CasaNova was an exploration that began with a competition publicly announced by the Social Housing Institute based on a Detailed Plan for the residential expansion. This is a tool the municipal administration had to face the need of social housing with a settlement pattern clearly recognizable in the peripheral context. The plan provided the creation of blocks, the “castles”, made of three to four buildings located around an open tree lined court. Following the numerous plan restrictions, the building emphasizes the unity of the plot by working on the concept of block and by identifying a single kind of construction for the front.
For this innovative project in Paris, the team wanted to embrace the neighborhood. Close to avenue de Flandre and just a stone’s throw from the canal de l’Ourcq, rue de Nantes is a fairly traditional Parisian street of Haussmann and inner-suburb buildings. The project gently inserts itself into a narrow parcel bordered by dense, adjoining housing. On the street side, it extends the building streetscape in a simple manner. On the garden side, the staggering from the 1st to the 6th floors creates large, private, south-facing terraces and allows for an unencumbered view of the sky. The “L” shape and the general volumetrics allowed for the creation of a true, collective garden at the ground level, planted with tall trees.
Looking to the future, multigenerational house is a social housing located in Wrocław, Poland. The building design combines three functions for three generations: flats with a care service for the elderly and the people with disabilities, flats for rent dedicated for the young and families, and a nursery school on the ground floor. House generates 117 apartments with different typologies. The building is part of the model housing estate Nowe Żerniki, where local architects collectively tried to respond to the growing housing problems and poor spatial quality. One of the initial assumptions of the project was to create a facility conducive to the integration of all its residents and users, so the multigenerational house was designed as a quarter.

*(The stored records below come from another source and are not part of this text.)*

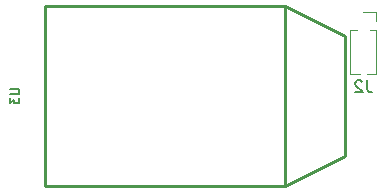
<source format=gbr>
%TF.GenerationSoftware,KiCad,Pcbnew,(6.0.0)*%
%TF.CreationDate,2022-01-09T12:52:57+00:00*%
%TF.ProjectId,DHT22,44485432-322e-46b6-9963-61645f706362,rev?*%
%TF.SameCoordinates,Original*%
%TF.FileFunction,Legend,Bot*%
%TF.FilePolarity,Positive*%
%FSLAX46Y46*%
G04 Gerber Fmt 4.6, Leading zero omitted, Abs format (unit mm)*
G04 Created by KiCad (PCBNEW (6.0.0)) date 2022-01-09 12:52:57*
%MOMM*%
%LPD*%
G01*
G04 APERTURE LIST*
%ADD10C,0.150000*%
%ADD11C,0.120000*%
%ADD12C,0.254000*%
G04 APERTURE END LIST*
D10*
%TO.C,J2*%
X132413333Y-91400380D02*
X132413333Y-92114666D01*
X132460952Y-92257523D01*
X132556190Y-92352761D01*
X132699047Y-92400380D01*
X132794285Y-92400380D01*
X131984761Y-91495619D02*
X131937142Y-91448000D01*
X131841904Y-91400380D01*
X131603809Y-91400380D01*
X131508571Y-91448000D01*
X131460952Y-91495619D01*
X131413333Y-91590857D01*
X131413333Y-91686095D01*
X131460952Y-91828952D01*
X132032380Y-92400380D01*
X131413333Y-92400380D01*
%TO.C,U3*%
X102184803Y-92110074D02*
X102822224Y-92110074D01*
X102897215Y-92147570D01*
X102934710Y-92185065D01*
X102972205Y-92260056D01*
X102972205Y-92410037D01*
X102934710Y-92485028D01*
X102897215Y-92522523D01*
X102822224Y-92560018D01*
X102184803Y-92560018D01*
X102184803Y-92859981D02*
X102184803Y-93347420D01*
X102484766Y-93084953D01*
X102484766Y-93197439D01*
X102522261Y-93272430D01*
X102559757Y-93309925D01*
X102634747Y-93347420D01*
X102822224Y-93347420D01*
X102897215Y-93309925D01*
X102934710Y-93272430D01*
X102972205Y-93197439D01*
X102972205Y-92972467D01*
X102934710Y-92897476D01*
X102897215Y-92859981D01*
D11*
%TO.C,J2*%
X131772470Y-90865000D02*
X130970000Y-90865000D01*
X133190000Y-87120000D02*
X132643471Y-87120000D01*
X133190000Y-87120000D02*
X133190000Y-90865000D01*
X133190000Y-90865000D02*
X132387530Y-90865000D01*
X133190000Y-85600000D02*
X132080000Y-85600000D01*
X130970000Y-87120000D02*
X130970000Y-90865000D01*
X131516529Y-87120000D02*
X130970000Y-87120000D01*
X133190000Y-86360000D02*
X133190000Y-85600000D01*
D12*
%TO.C,U3*%
X125476000Y-100330000D02*
X125476000Y-85090000D01*
X130556000Y-97790000D02*
X130556000Y-87630000D01*
X125476000Y-100330000D02*
X130556000Y-97790000D01*
X130556000Y-87630000D02*
X125476000Y-85090000D01*
X105156000Y-85090000D02*
X105156000Y-92710000D01*
X105156000Y-85090000D02*
X125476000Y-85090000D01*
X105156000Y-100330000D02*
X125476000Y-100330000D01*
X105156000Y-92710000D02*
X105156000Y-100330000D01*
%TD*%
M02*

</source>
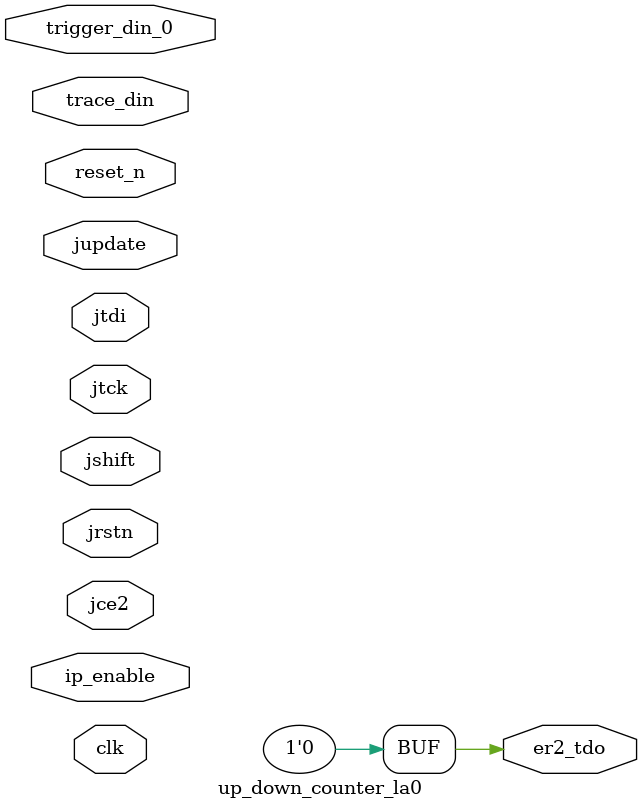
<source format=v>

/* WARNING - Changes to this file should be performed by re-running IPexpress
or modifying the .LPC file and regenerating the core.  Other changes may lead
to inconsistent simulation and/or implemenation results */

module up_down_counter_la0 (
    clk,
    reset_n,
    jtck,
    jrstn,
    jce2,
    jtdi,
    er2_tdo,
    jshift,
    jupdate,
    trigger_din_0,
    trace_din,
    ip_enable
);

// PARAMETERS DEFINED BY USER
localparam NUM_TRACE_SIGNALS   = 8;
localparam NUM_TRIGGER_SIGNALS = 1;
localparam INCLUDE_TRIG_DATA   = 0;
localparam NUM_TU_BITS_0       = 1;

input  clk;
input  reset_n;
input  jtck;
input  jrstn;
input  jce2;
input  jtdi;
output er2_tdo;
input  jshift;
input  jupdate;
input  [NUM_TU_BITS_0 -1:0] trigger_din_0;
input  [NUM_TRACE_SIGNALS + (NUM_TRIGGER_SIGNALS * INCLUDE_TRIG_DATA) -1:0] trace_din;
input  ip_enable;

assign er2_tdo = 1'b0;

endmodule

</source>
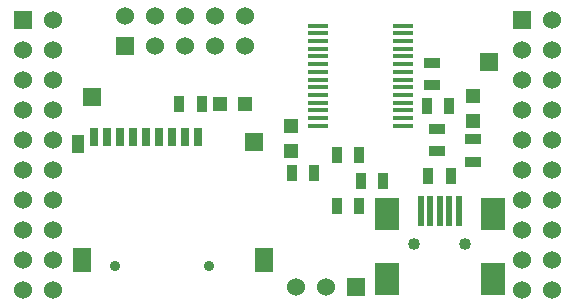
<source format=gts>
G04 (created by PCBNEW (2013-07-07 BZR 4022)-stable) date 27/12/2013 08:41:32*
%MOIN*%
G04 Gerber Fmt 3.4, Leading zero omitted, Abs format*
%FSLAX34Y34*%
G01*
G70*
G90*
G04 APERTURE LIST*
%ADD10C,0.00590551*%
%ADD11R,0.035X0.055*%
%ADD12R,0.055X0.035*%
%ADD13R,0.0472X0.0472*%
%ADD14R,0.065X0.016*%
%ADD15R,0.06X0.06*%
%ADD16C,0.06*%
%ADD17R,0.02X0.1*%
%ADD18R,0.0787402X0.11*%
%ADD19C,0.04*%
%ADD20R,0.03X0.06*%
%ADD21R,0.04X0.06*%
%ADD22R,0.06X0.08*%
%ADD23C,0.035*%
G04 APERTURE END LIST*
G54D10*
G54D11*
X81275Y-66350D03*
X82025Y-66350D03*
G54D12*
X83800Y-64625D03*
X83800Y-65375D03*
G54D11*
X83525Y-66200D03*
X84275Y-66200D03*
X80475Y-65500D03*
X81225Y-65500D03*
G54D12*
X83650Y-62425D03*
X83650Y-63175D03*
G54D11*
X84225Y-63850D03*
X83475Y-63850D03*
G54D13*
X85000Y-64363D03*
X85000Y-63537D03*
X78950Y-65363D03*
X78950Y-64537D03*
G54D11*
X81225Y-67200D03*
X80475Y-67200D03*
G54D12*
X85000Y-65725D03*
X85000Y-64975D03*
G54D11*
X78975Y-66100D03*
X79725Y-66100D03*
G54D14*
X79833Y-62722D03*
X79833Y-62978D03*
X79833Y-63234D03*
X79833Y-63490D03*
X82667Y-61954D03*
X79833Y-61954D03*
X79833Y-62210D03*
X79833Y-62466D03*
X82667Y-63746D03*
X82667Y-63490D03*
X82667Y-63234D03*
X82667Y-62978D03*
X82667Y-62722D03*
X82667Y-62466D03*
X79833Y-63746D03*
X82667Y-62210D03*
X82667Y-61698D03*
X82667Y-61443D03*
X82667Y-61187D03*
X79833Y-61187D03*
X79833Y-61443D03*
X79833Y-61698D03*
X79833Y-64002D03*
X79833Y-64257D03*
X79833Y-64513D03*
X82667Y-64513D03*
X82667Y-64257D03*
X82667Y-64002D03*
G54D13*
X76587Y-63800D03*
X77413Y-63800D03*
G54D11*
X75225Y-63800D03*
X75975Y-63800D03*
G54D15*
X81100Y-69900D03*
G54D16*
X80100Y-69900D03*
X79100Y-69900D03*
G54D15*
X70000Y-60984D03*
G54D16*
X71000Y-60984D03*
X70000Y-61984D03*
X71000Y-61984D03*
X70000Y-62984D03*
X71000Y-62984D03*
X70000Y-63984D03*
X71000Y-63984D03*
X70000Y-64984D03*
X71000Y-64984D03*
X70000Y-65984D03*
X71000Y-65984D03*
X70000Y-66984D03*
X71000Y-66984D03*
X70000Y-67984D03*
X71000Y-67984D03*
X70000Y-68984D03*
X71000Y-68984D03*
X70000Y-69984D03*
X71000Y-69984D03*
G54D15*
X86650Y-60984D03*
G54D16*
X87650Y-60984D03*
X86650Y-61984D03*
X87650Y-61984D03*
X86650Y-62984D03*
X87650Y-62984D03*
X86650Y-63984D03*
X87650Y-63984D03*
X86650Y-64984D03*
X87650Y-64984D03*
X86650Y-65984D03*
X87650Y-65984D03*
X86650Y-66984D03*
X87650Y-66984D03*
X86650Y-67984D03*
X87650Y-67984D03*
X86650Y-68984D03*
X87650Y-68984D03*
X86650Y-69984D03*
X87650Y-69984D03*
G54D17*
X83270Y-67350D03*
X83585Y-67350D03*
X83900Y-67350D03*
X84214Y-67350D03*
X84529Y-67350D03*
G54D18*
X82128Y-69631D03*
X85671Y-69631D03*
X82128Y-67465D03*
X85671Y-67465D03*
G54D19*
X83050Y-68450D03*
X84750Y-68450D03*
G54D15*
X85550Y-62400D03*
X73400Y-61850D03*
G54D16*
X73400Y-60850D03*
X74400Y-61850D03*
X74400Y-60850D03*
X75400Y-61850D03*
X75400Y-60850D03*
X76400Y-61850D03*
X76400Y-60850D03*
X77400Y-61850D03*
X77400Y-60850D03*
G54D15*
X72300Y-63550D03*
G54D20*
X75832Y-64900D03*
X75399Y-64900D03*
X74966Y-64900D03*
X74533Y-64900D03*
X74100Y-64900D03*
X73666Y-64900D03*
X73233Y-64900D03*
X72800Y-64900D03*
X72367Y-64900D03*
G54D21*
X71837Y-65136D03*
G54D22*
X71974Y-68983D03*
X78037Y-68983D03*
G54D15*
X77714Y-65054D03*
G54D23*
X73076Y-69191D03*
X76225Y-69191D03*
M02*

</source>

The ‘”Gungjeong Social Housing’ project was carried out for a new residential space experiment for the millennial generation of Korean society. For the younger generation in Korea, residential space is turning into a private space and, at the same time, a community space in loosely solidarity with people of similar tastes. They are seeking the possibility of living and sharing various convenient spaces together because of the expensive housing costs in Seoul. In this project, community lounge cafes will be planned for use by residents on the first and second floors, while the remaining three floors will have a shared house that can accommodate a total of 11 people. Four people reside on each floor, and there is a shared kitchen with a high ceiling on the top floor.
Creating a new urban model, the Iceberg development aimed to create an opportunity for Denmark’s second largest city to develop in a socially sustainable way by renovating its old, out-of-use container terminal. Looking to the future while creating a distinct district, the area is comprised of a multitude of cultural and social activities, a generous amount of workplaces, and a highly mixed and diverse array of housing types. The Iceberg Project was designed to work within the goals of the overall city development. A third of the project’s 200 apartments are set aside as affordable rental housing, aimed at integrating a diverse social profile into the new neighborhood development.